* _Materials provided_
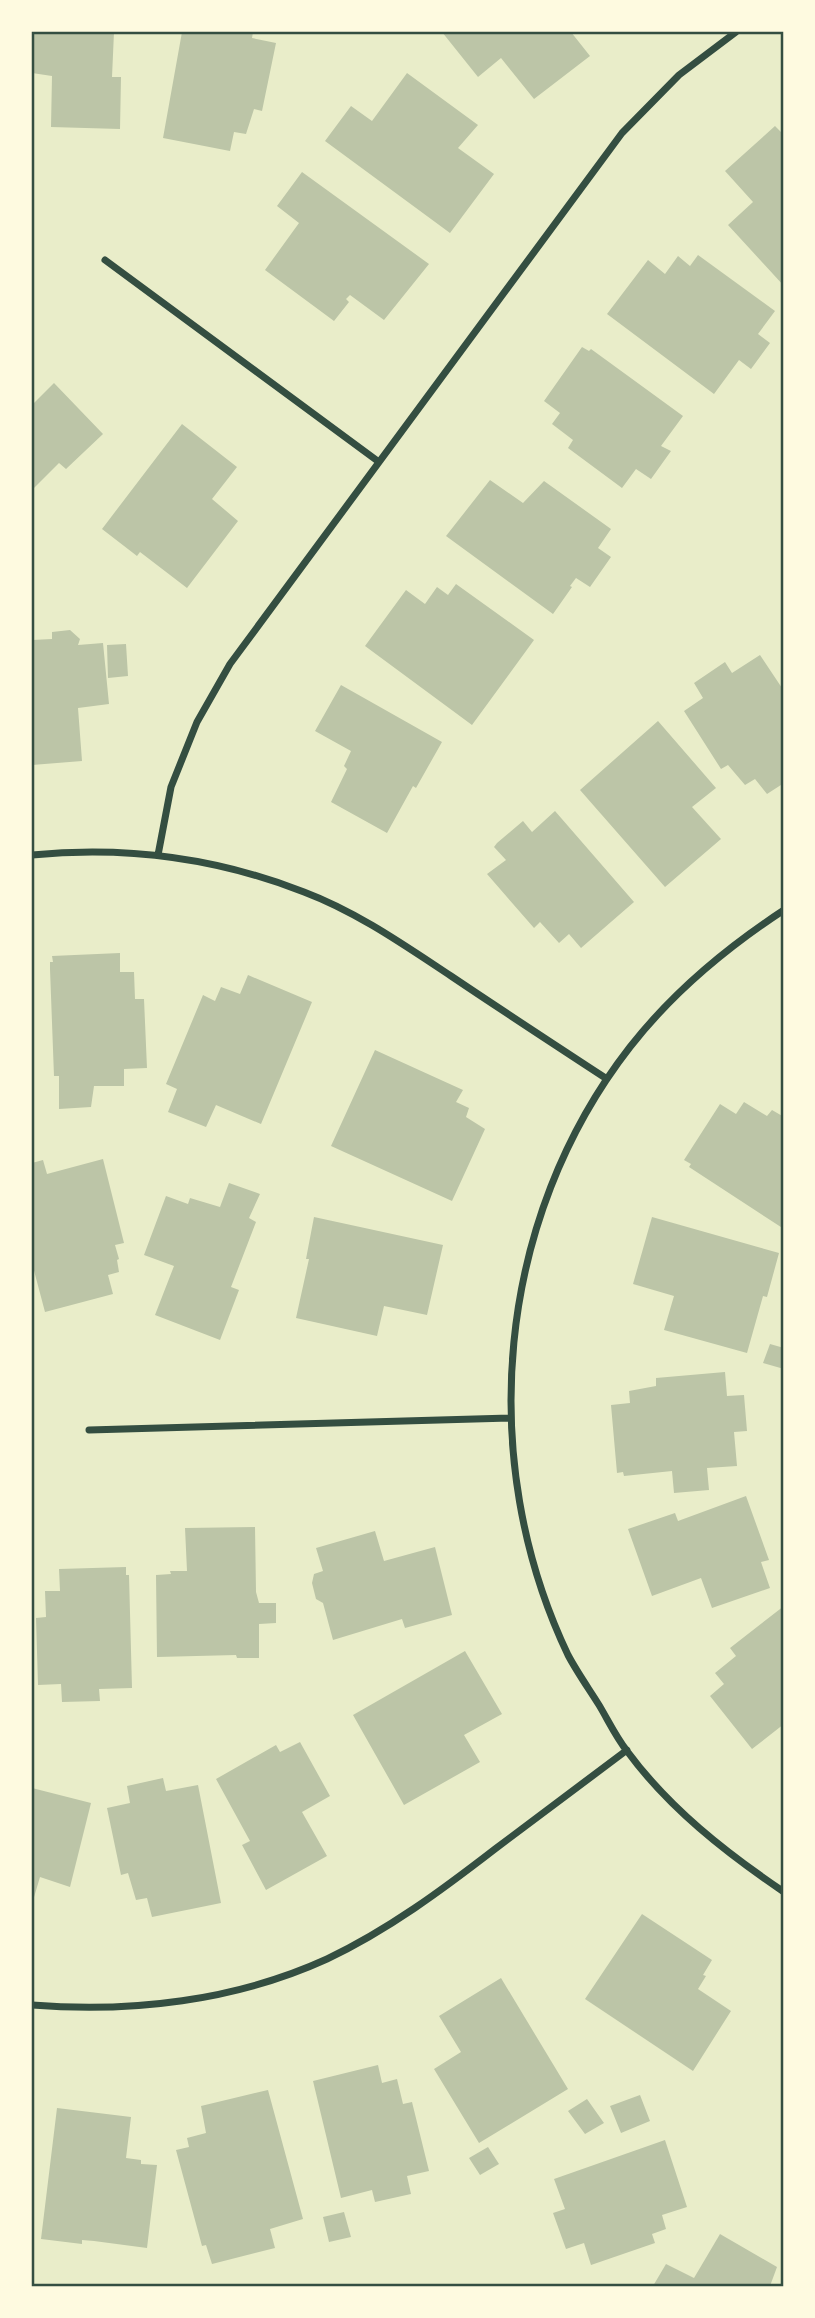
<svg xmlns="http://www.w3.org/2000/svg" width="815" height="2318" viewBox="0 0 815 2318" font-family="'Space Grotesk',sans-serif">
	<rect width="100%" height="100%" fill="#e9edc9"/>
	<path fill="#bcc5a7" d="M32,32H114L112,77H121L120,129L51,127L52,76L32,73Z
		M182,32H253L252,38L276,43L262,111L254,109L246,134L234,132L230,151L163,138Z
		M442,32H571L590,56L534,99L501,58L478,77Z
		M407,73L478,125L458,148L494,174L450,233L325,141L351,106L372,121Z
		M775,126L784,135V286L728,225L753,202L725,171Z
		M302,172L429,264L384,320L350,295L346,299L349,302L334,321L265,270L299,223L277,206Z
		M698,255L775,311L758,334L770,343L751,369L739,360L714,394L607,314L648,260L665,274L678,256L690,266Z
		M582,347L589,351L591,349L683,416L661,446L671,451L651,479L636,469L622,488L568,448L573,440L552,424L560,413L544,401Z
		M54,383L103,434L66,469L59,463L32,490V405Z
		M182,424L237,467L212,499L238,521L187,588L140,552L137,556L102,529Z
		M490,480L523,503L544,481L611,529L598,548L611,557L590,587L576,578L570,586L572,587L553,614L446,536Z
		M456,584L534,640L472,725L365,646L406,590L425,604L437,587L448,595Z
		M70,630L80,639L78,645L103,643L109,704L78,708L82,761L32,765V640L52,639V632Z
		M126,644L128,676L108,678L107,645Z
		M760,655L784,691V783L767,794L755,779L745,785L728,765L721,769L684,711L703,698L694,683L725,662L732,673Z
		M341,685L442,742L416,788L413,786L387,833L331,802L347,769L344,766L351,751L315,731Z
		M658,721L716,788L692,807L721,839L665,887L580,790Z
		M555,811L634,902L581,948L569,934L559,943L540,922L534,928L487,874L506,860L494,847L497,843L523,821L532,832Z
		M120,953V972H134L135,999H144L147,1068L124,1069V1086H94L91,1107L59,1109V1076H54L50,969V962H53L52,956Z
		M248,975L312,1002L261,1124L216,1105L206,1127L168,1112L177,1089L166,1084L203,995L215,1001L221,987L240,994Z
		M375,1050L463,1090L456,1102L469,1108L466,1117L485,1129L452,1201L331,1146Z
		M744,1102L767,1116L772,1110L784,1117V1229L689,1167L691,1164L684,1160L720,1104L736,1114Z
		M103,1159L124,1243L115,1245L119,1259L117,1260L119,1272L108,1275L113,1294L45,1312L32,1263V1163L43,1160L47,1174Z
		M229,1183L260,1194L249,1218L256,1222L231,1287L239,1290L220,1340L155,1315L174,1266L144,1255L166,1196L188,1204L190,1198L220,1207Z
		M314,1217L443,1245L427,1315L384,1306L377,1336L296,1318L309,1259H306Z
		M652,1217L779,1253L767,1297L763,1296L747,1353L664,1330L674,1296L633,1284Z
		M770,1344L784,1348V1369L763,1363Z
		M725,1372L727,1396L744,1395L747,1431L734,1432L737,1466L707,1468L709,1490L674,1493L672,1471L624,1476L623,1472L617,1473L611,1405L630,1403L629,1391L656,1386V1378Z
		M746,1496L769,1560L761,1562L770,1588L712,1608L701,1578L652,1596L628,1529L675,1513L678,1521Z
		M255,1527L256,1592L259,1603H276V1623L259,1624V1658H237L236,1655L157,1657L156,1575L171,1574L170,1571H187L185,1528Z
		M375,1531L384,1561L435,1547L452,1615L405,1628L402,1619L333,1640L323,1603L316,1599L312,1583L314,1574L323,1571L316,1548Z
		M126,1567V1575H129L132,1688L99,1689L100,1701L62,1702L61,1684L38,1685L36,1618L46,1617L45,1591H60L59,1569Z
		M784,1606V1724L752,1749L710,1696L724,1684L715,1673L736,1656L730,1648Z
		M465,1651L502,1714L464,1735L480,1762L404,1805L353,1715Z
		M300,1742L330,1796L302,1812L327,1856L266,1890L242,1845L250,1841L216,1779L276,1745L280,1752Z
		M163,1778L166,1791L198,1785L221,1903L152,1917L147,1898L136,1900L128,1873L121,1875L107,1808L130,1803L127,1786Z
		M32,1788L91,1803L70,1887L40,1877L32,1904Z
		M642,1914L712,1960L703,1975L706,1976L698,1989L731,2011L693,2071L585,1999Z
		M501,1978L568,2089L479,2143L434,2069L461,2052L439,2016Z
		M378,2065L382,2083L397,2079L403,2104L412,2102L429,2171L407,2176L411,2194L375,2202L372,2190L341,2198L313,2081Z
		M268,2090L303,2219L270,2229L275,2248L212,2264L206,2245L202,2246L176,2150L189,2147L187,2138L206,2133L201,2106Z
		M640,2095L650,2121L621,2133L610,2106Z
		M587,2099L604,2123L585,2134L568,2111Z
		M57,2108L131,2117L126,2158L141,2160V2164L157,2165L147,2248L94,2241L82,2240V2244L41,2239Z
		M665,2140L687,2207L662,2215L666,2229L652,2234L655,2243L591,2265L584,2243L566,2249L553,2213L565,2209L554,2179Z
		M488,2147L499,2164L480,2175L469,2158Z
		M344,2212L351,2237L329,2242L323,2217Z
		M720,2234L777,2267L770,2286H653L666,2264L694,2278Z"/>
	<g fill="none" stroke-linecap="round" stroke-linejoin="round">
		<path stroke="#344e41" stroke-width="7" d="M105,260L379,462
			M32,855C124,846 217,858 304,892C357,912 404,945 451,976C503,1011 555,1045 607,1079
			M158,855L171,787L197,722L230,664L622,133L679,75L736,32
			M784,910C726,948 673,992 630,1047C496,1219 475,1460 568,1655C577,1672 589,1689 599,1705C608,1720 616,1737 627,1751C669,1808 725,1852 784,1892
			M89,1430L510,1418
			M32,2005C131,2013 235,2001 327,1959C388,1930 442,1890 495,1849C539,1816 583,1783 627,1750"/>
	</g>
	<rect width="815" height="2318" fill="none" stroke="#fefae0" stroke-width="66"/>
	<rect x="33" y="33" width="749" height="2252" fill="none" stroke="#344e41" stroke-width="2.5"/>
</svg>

* _Task requirements_
Reproduce all entries without any change, and omit the pictures.

* _Exercise solution_
<svg xmlns="http://www.w3.org/2000/svg" width="815" height="2318" viewBox="0 0 815 2318" font-family="'Space Grotesk',sans-serif">
	<rect width="100%" height="100%" fill="#e9edc9"/>
	<path fill="#bcc5a7" d="M32,32H114L112,77H121L120,129L51,127L52,76L32,73Z
		M182,32H253L252,38L276,43L262,111L254,109L246,134L234,132L230,151L163,138Z
		M442,32H571L590,56L534,99L501,58L478,77Z
		M407,73L478,125L458,148L494,174L450,233L325,141L351,106L372,121Z
		M775,126L784,135V286L728,225L753,202L725,171Z
		M302,172L429,264L384,320L350,295L346,299L349,302L334,321L265,270L299,223L277,206Z
		M698,255L775,311L758,334L770,343L751,369L739,360L714,394L607,314L648,260L665,274L678,256L690,266Z
		M582,347L589,351L591,349L683,416L661,446L671,451L651,479L636,469L622,488L568,448L573,440L552,424L560,413L544,401Z
		M54,383L103,434L66,469L59,463L32,490V405Z
		M182,424L237,467L212,499L238,521L187,588L140,552L137,556L102,529Z
		M490,480L523,503L544,481L611,529L598,548L611,557L590,587L576,578L570,586L572,587L553,614L446,536Z
		M456,584L534,640L472,725L365,646L406,590L425,604L437,587L448,595Z
		M70,630L80,639L78,645L103,643L109,704L78,708L82,761L32,765V640L52,639V632Z
		M126,644L128,676L108,678L107,645Z
		M760,655L784,691V783L767,794L755,779L745,785L728,765L721,769L684,711L703,698L694,683L725,662L732,673Z
		M341,685L442,742L416,788L413,786L387,833L331,802L347,769L344,766L351,751L315,731Z
		M658,721L716,788L692,807L721,839L665,887L580,790Z
		M555,811L634,902L581,948L569,934L559,943L540,922L534,928L487,874L506,860L494,847L497,843L523,821L532,832Z
		M120,953V972H134L135,999H144L147,1068L124,1069V1086H94L91,1107L59,1109V1076H54L50,969V962H53L52,956Z
		M248,975L312,1002L261,1124L216,1105L206,1127L168,1112L177,1089L166,1084L203,995L215,1001L221,987L240,994Z
		M375,1050L463,1090L456,1102L469,1108L466,1117L485,1129L452,1201L331,1146Z
		M744,1102L767,1116L772,1110L784,1117V1229L689,1167L691,1164L684,1160L720,1104L736,1114Z
		M103,1159L124,1243L115,1245L119,1259L117,1260L119,1272L108,1275L113,1294L45,1312L32,1263V1163L43,1160L47,1174Z
		M229,1183L260,1194L249,1218L256,1222L231,1287L239,1290L220,1340L155,1315L174,1266L144,1255L166,1196L188,1204L190,1198L220,1207Z
		M314,1217L443,1245L427,1315L384,1306L377,1336L296,1318L309,1259H306Z
		M652,1217L779,1253L767,1297L763,1296L747,1353L664,1330L674,1296L633,1284Z
		M770,1344L784,1348V1369L763,1363Z
		M725,1372L727,1396L744,1395L747,1431L734,1432L737,1466L707,1468L709,1490L674,1493L672,1471L624,1476L623,1472L617,1473L611,1405L630,1403L629,1391L656,1386V1378Z
		M746,1496L769,1560L761,1562L770,1588L712,1608L701,1578L652,1596L628,1529L675,1513L678,1521Z
		M255,1527L256,1592L259,1603H276V1623L259,1624V1658H237L236,1655L157,1657L156,1575L171,1574L170,1571H187L185,1528Z
		M375,1531L384,1561L435,1547L452,1615L405,1628L402,1619L333,1640L323,1603L316,1599L312,1583L314,1574L323,1571L316,1548Z
		M126,1567V1575H129L132,1688L99,1689L100,1701L62,1702L61,1684L38,1685L36,1618L46,1617L45,1591H60L59,1569Z
		M784,1606V1724L752,1749L710,1696L724,1684L715,1673L736,1656L730,1648Z
		M465,1651L502,1714L464,1735L480,1762L404,1805L353,1715Z
		M300,1742L330,1796L302,1812L327,1856L266,1890L242,1845L250,1841L216,1779L276,1745L280,1752Z
		M163,1778L166,1791L198,1785L221,1903L152,1917L147,1898L136,1900L128,1873L121,1875L107,1808L130,1803L127,1786Z
		M32,1788L91,1803L70,1887L40,1877L32,1904Z
		M642,1914L712,1960L703,1975L706,1976L698,1989L731,2011L693,2071L585,1999Z
		M501,1978L568,2089L479,2143L434,2069L461,2052L439,2016Z
		M378,2065L382,2083L397,2079L403,2104L412,2102L429,2171L407,2176L411,2194L375,2202L372,2190L341,2198L313,2081Z
		M268,2090L303,2219L270,2229L275,2248L212,2264L206,2245L202,2246L176,2150L189,2147L187,2138L206,2133L201,2106Z
		M640,2095L650,2121L621,2133L610,2106Z
		M587,2099L604,2123L585,2134L568,2111Z
		M57,2108L131,2117L126,2158L141,2160V2164L157,2165L147,2248L94,2241L82,2240V2244L41,2239Z
		M665,2140L687,2207L662,2215L666,2229L652,2234L655,2243L591,2265L584,2243L566,2249L553,2213L565,2209L554,2179Z
		M488,2147L499,2164L480,2175L469,2158Z
		M344,2212L351,2237L329,2242L323,2217Z
		M720,2234L777,2267L770,2286H653L666,2264L694,2278Z"/>
	<g fill="none" stroke-linecap="round" stroke-linejoin="round">
		<path stroke="#344e41" stroke-width="7" d="M105,260L379,462
			M32,855C124,846 217,858 304,892C357,912 404,945 451,976C503,1011 555,1045 607,1079
			M158,855L171,787L197,722L230,664L622,133L679,75L736,32
			M784,910C726,948 673,992 630,1047C496,1219 475,1460 568,1655C577,1672 589,1689 599,1705C608,1720 616,1737 627,1751C669,1808 725,1852 784,1892
			M89,1430L510,1418
			M32,2005C131,2013 235,2001 327,1959C388,1930 442,1890 495,1849C539,1816 583,1783 627,1750"/>
	</g>
	<rect width="815" height="2318" fill="none" stroke="#fefae0" stroke-width="66"/>
	<rect x="33" y="33" width="749" height="2252" fill="none" stroke="#344e41" stroke-width="2.5"/>
</svg>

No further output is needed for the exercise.